Passage to read
There are no specific entry requirements to become a dental assistant, as you gain skills on the job.
However, many employers prefer you to have completed the New Zealand Dental Association Certificate in Dental Assisting, or may take you on as a trainee while you complete the certificate.
The Vulnerable Children Act 2014 means that if you have certain serious convictions, you can’t be employed in a role where you are responsible for, or work alone with, children.
There are no specific secondary education requirements to become a dental assistant. However, health, biology, chemistry, physics and English to at least NCEA Level 2 are useful.
Additional requirements for specialist roles:
Dental assistants may progress to become orthodontic auxiliaries, and assist orthodontists with patient care. To become an orthodontic auxiliary you need to complete approved training and meet other requirements set out by the Dental Council of New Zealand. An Annual Practising Certificate and registration with the Dental Council of New Zealand is also required.
Dental assistants need to be:
- friendly, polite and caring
- good at listening to others
- good with people and able to communicate effectively
- quick and efficient
- able to work well under pressure
- able to remain calm in emergencies
- organised and able to follow instructions
- able to perform basic computer tasks.
Useful experience for dental assistants includes:
- hospital work
- reception work
- any other work involving contact with people.
Dental assistants need to be reasonably fit and healthy, with good posture.
Orthodontic auxiliaries must be registered with the Dental Council of New Zealand.
Find out more about training
- Dental Council of New Zealand
- (04) 499 4820 - email@example.com - www.dentalcouncil.org.nz
- New Zealand Dental Association
- (09) 579 8001 - www.nzda.org.nz
- New Zealand Dental and Oral Health Therapists Association
- (04)473 9547 - firstname.lastname@example.org - www.nzoral.org.nz
What are the chances of getting a job?
Strong demand for dental assistants
Demand for new dental assistants a good due to high turnover. Vacancies occur because dental assistants may progress into other roles, such as dental hygienist or dental technician, with further training.
However, many dental assistants work part time, which means it can be hard to find full-time work, especially if you are new to the role.
According to the Census, 3,240 dental assistants worked in New Zealand in 2018.
Chances of finding work better in the regions
Chances of finding work as a dental assistant are better outside the main centres as competition for roles is higher in Auckland, Wellington and Christchurch. There is also high competition for hospital dentistry roles.
Types of employers varied
Dental assistants work for:
- dental therapists
- dental hygienists
- school and community dental services
- hospital dental units
- the Defence Force.
- APEX, Waitemata DHB, 'Dental Therapists and Dental Assistants Collective Agreement, 9 December 2017-8 December 2020', accessed 2020, (www.apex.org.nz).
- Auckland DHB, PSA, 'Dental Assistants' Collective Agreement 2017-2020', accessed 2020, (www.careers.adhb.org.nz).
- McKillen, M, events and education co-ordinator, New Zealand Dental Association, careers.govt.nz interview, September 2020.
- Stats NZ, '2018 Census Data', 2019.
(This information is a guide only. Find out more about the sources of our job opportunities information)
Progression and specialisations
Dental assistants can complete further training and become orthodontic auxiliaries. Some dental assistants go on to become receptionists at dental practices or practice managers. A small number get jobs selling products for dental companies.
- Orthodontic Auxiliary
- Orthodontic auxiliaries assist orthodontists and help diagnose and correct bad bite, crooked teeth and poor jaw growth in children and young people using braces and other techniques.

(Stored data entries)
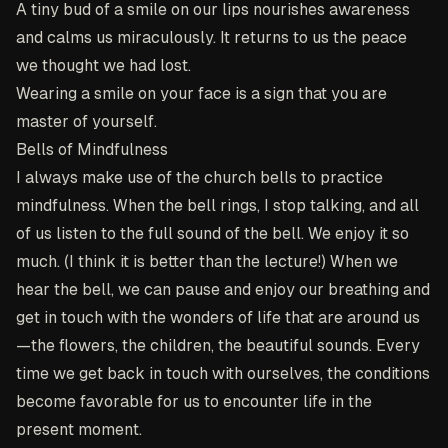
A tiny bud of a smile on our lips nourishes awareness
and calms us miraculously. It returns to us the peace
we thought we had lost.
Wearing a smile on your face is a sign that you are
master of yourself.
Bells of Mindfulness
I always make use of the church bells to practice
mindfulness. When the bell rings, I stop talking, and all
of us listen to the full sound of the bell. We enjoy it so
much. (I think it is better than the lecture!) When we
hear the bell, we can pause and enjoy our breathing and
get in touch with the wonders of life that are around us
—the flowers, the children, the beautiful sounds. Every
time we get back in touch with ourselves, the conditions
become favorable for us to encounter life in the
present moment.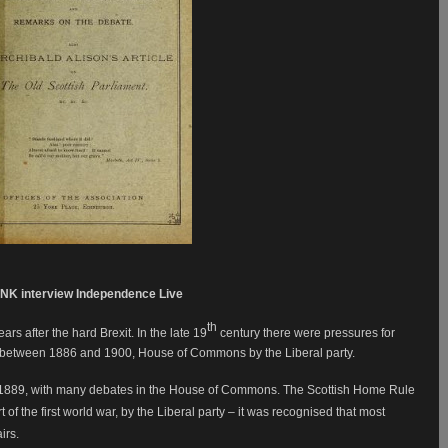
NK interview Independence Live
th
s after the hard Brexit. In the late 19
century there were pressures for
 between 1886 and 1900, House of Commons by the Liberal party.
1889, with many debates in the House of Commons. The Scottish Home Rule
 of the first world war, by the Liberal party – it was recognised that most
airs.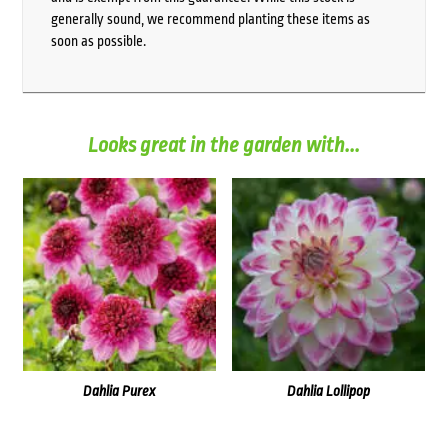
generally sound, we recommend planting these items as
soon as possible.
Looks great in the garden with...
Dahlia Purex
Dahlia Lollipop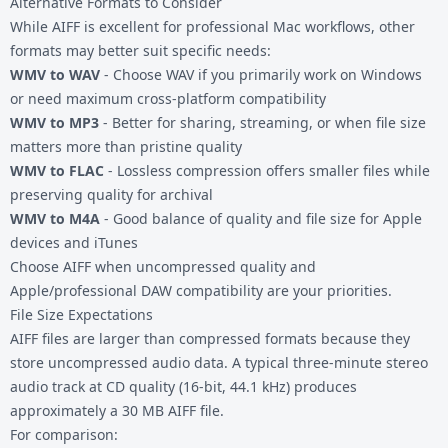
Alternative Formats to Consider
While AIFF is excellent for professional Mac workflows, other
formats may better suit specific needs:
WMV to WAV
- Choose WAV if you primarily work on Windows
or need maximum cross-platform compatibility
WMV to MP3
- Better for sharing, streaming, or when file size
matters more than pristine quality
WMV to FLAC
- Lossless compression offers smaller files while
preserving quality for archival
WMV to M4A
- Good balance of quality and file size for Apple
devices and iTunes
Choose AIFF when uncompressed quality and
Apple/professional DAW compatibility are your priorities.
File Size Expectations
AIFF files are larger than compressed formats because they
store uncompressed audio data. A typical three-minute stereo
audio track at CD quality (16-bit, 44.1 kHz) produces
approximately a 30 MB AIFF file.
For comparison: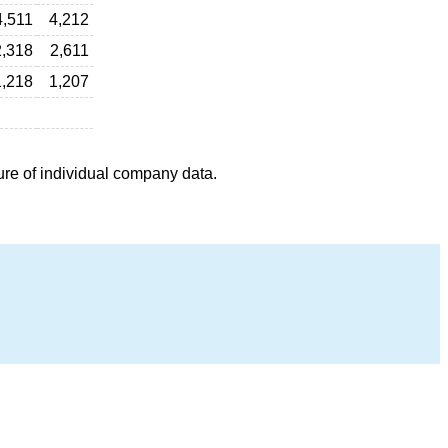
4,511
4,212
2,318
2,611
1,218
1,207
ure of individual company data.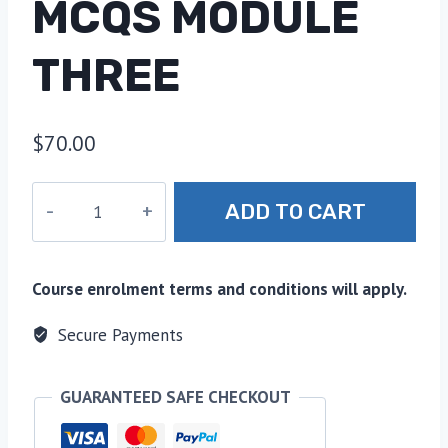
MCQS MODULE
THREE
$
70.00
22.
ADD TO CART
Ethics
and
Governance-
Course enrolment terms and conditions will apply.
MCQs
Module
Secure Payments
Three
quantity
GUARANTEED SAFE CHECKOUT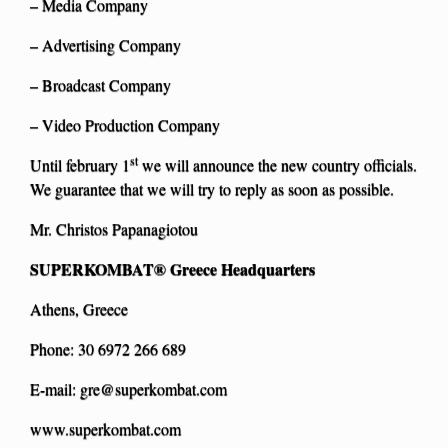
– Media Company
– Advertising Company
– Broadcast Company
– Video Production Company
st
Until february 1
we will announce the new country officials.
We guarantee that we will try to reply as soon as possible.
Mr. Christos Papanagiotou
SUPERKOMBAT®
Greece Headquarters
Athens, Greece
Phone: 30 6972 266 689
E-mail:
gre@superkombat.com
www.superkombat.com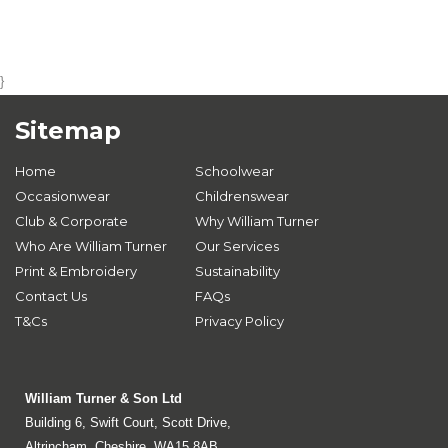
}
Sitemap
Home
Schoolwear
Occasionwear
Childrenswear
Club & Corporate
Why William Turner
Who Are William Turner
Our Services
Print & Embroidery
Sustainability
Contact Us
FAQs
T&Cs
Privacy Policy
William Turner & Son Ltd
Building 6, Swift Court, Scott Drive,
Altrincham, Cheshire, WA15 8AB.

Required action
From the text on becoming a dental assistant, transcribe word for word the part starting with "Orthodontic auxiliaries must" and going on through "getting a job?".

Result below
Orthodontic auxiliaries must be registered with the Dental Council of New Zealand.
Find out more about training
- Dental Council of New Zealand
- (04) 499 4820 - email@example.com - www.dentalcouncil.org.nz
- New Zealand Dental Association
- (09) 579 8001 - www.nzda.org.nz
- New Zealand Dental and Oral Health Therapists Association
- (04)473 9547 - firstname.lastname@example.org - www.nzoral.org.nz
What are the chances of getting a job?